Properties needed for new biocides
Differing views were presented as to the kinds of properties a new biocide should ideally have. Only one interviewee stated that a new biocide should comply with certain standards so that use of such a biocide would not lead to demands for warning labels. Moreover, the biocide should be effective so that it could be used only in small amounts. On the contrary, however, another interviewee stated that it would be useful if a new biocide could be used in large amounts, but without warning labels. In general, interviewees were of the opinion that a new biocide should be highly effective, broad-spectrum and safe to use with no sensitization problems. In addition, the interviewees from the paint industry all agreed that there is a clear need for new dry film preservatives.
There also appears to be need for biocides that would function with a completely different mechanism compared to the biocides in use currently. Such a new biocide could be e.g. some natural raw material that would have biocidal attributes. It was also mentioned that a new biocide should also be suitable for many different kinds of products and have a good solubility.

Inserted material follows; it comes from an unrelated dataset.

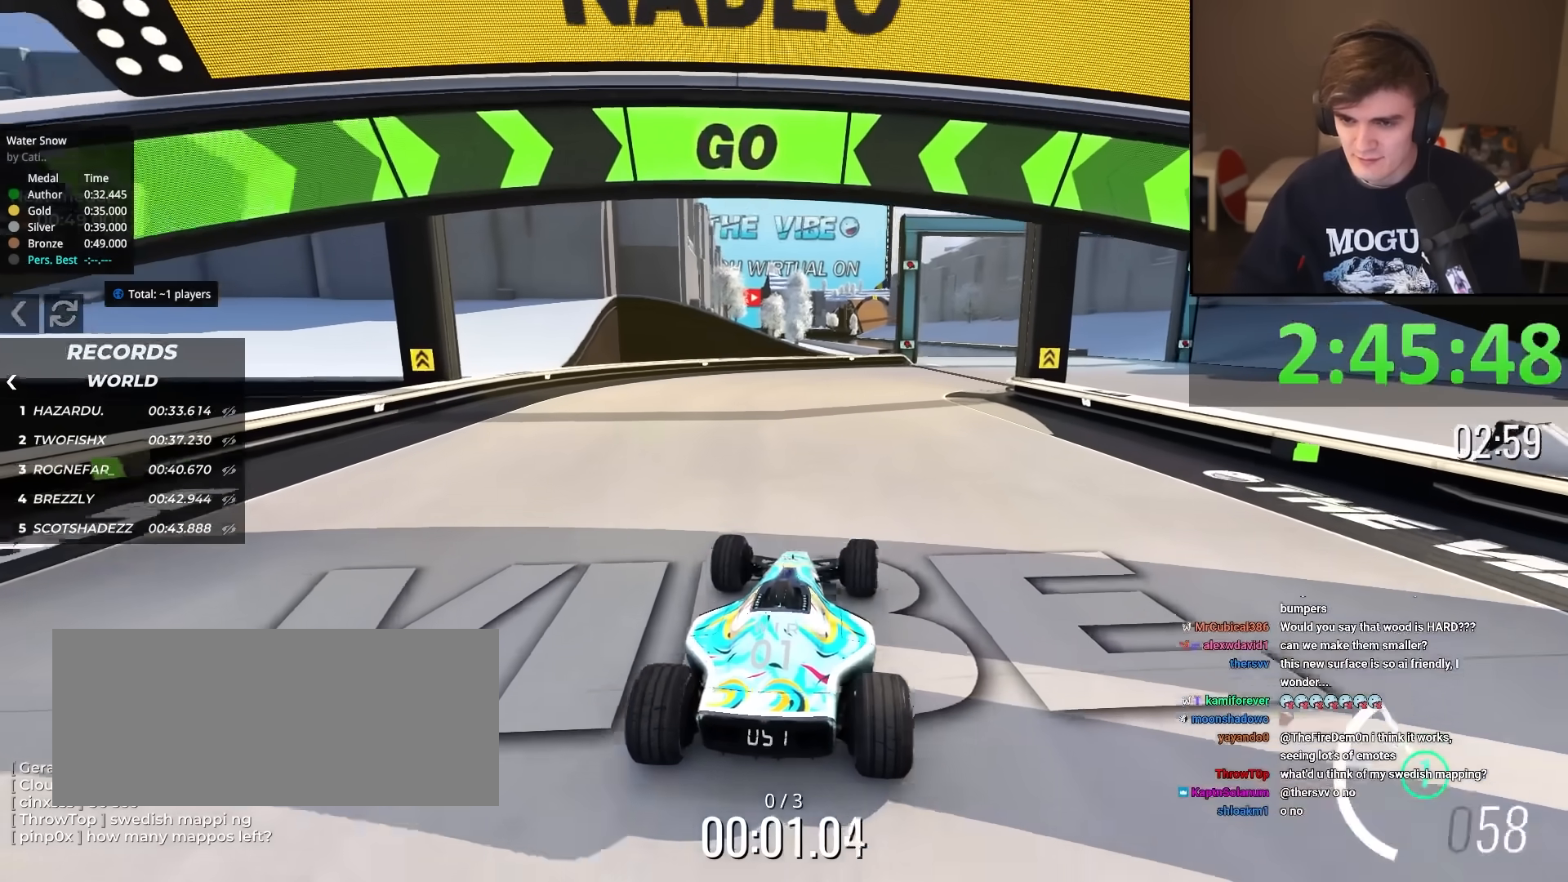
{"keys": ["up"], "events": [[16, "right", "up"], [200, "right", "down"], [250, "right", "up"]]}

The company manufacturing biocides listed cost-effectiveness as the most important attribute in addition to the biocide being safe and rapidly degradable to harmless end-products.
A highly important issue that also arose in the interviews was a need for new biocide efficacy testing methods. Interviews of the paint industry indicated that the most important area for basic research on biocides is determination of biocide efficacy. In addition, the representative of the company manufacturing adhesives and related products stated that microbiological knowledge and business related to biocide efficacy and product preservability is still limited. More efficient and specific methods for biocide efficacy testing are thus called for. They are also crucial for the development of new biocides as giving a basis for the development process of a new AI.
In addition, also the non-biocidal solutions and alternatives to chemical biocides were discussed in the interviews. Although there was no direct question on non-biocidal means for microbial control, many of the interviewees mentioned non-biocidal alternatives during the interviews and the importance of phrases such as ‘preservative-free’ in advertising. The representative from the cosmetics field emphasized that there is an ongoing trend towards reducing the use of preservatives. This interviewee also stated that if the product can be marketed as ‘preservative-free’, it clearly adds value to the product. The representative from the pharmaceuticals field also mentioned this same trend and the possibility of using e.g. disposable packages or preserving packaging technology instead. This interviewee also mentioned that there is a trend towards disposable packages.
The Finnish Allergy and Asthma Federation interview revealed aspects of the sensitizing potential of many preservatives. The interviewee emphasized that even though the number of some allergies has increased during recent years, this should not be interpreted as a proliferation of allergies in general. Rather, the increase is due to increased knowledge on and diagnostics of allergies. Even though allergies have not increased, the interviewee mentioned that the so called ‘sensitivity markets’ have grown during the last few years especially in the cosmetics field. In new AI development the sensitizing aspect is therefore a crucial aspect to be taken into account as many preserved products are used on skin on a daily basis. On the other hand, industrial preserving methods should be environmentally friendly and should not be bio-accumulative.
Limitations of the study
The interviews conducted in this study represent a qualitative research method. A potential challenge in achieving validity in qualitative research is researcher bias, arising out of selective collection and recording of data, or from interpretation based on personal perspectives (Johnson, 1997). This also applies to the present study as the interviewed sample was small and consisted of industry representatives who were not selected through random sampling. However, although the number of interviewees is rather limited, it is to be noted that the interviewees represented companies with a vast range of biocide application needs. Moreover, at this point the aim of our study was only to shed some preliminary insight into the needs and views of the industry and whether there is any indication that such views take into account the cost of new biocide/AI development.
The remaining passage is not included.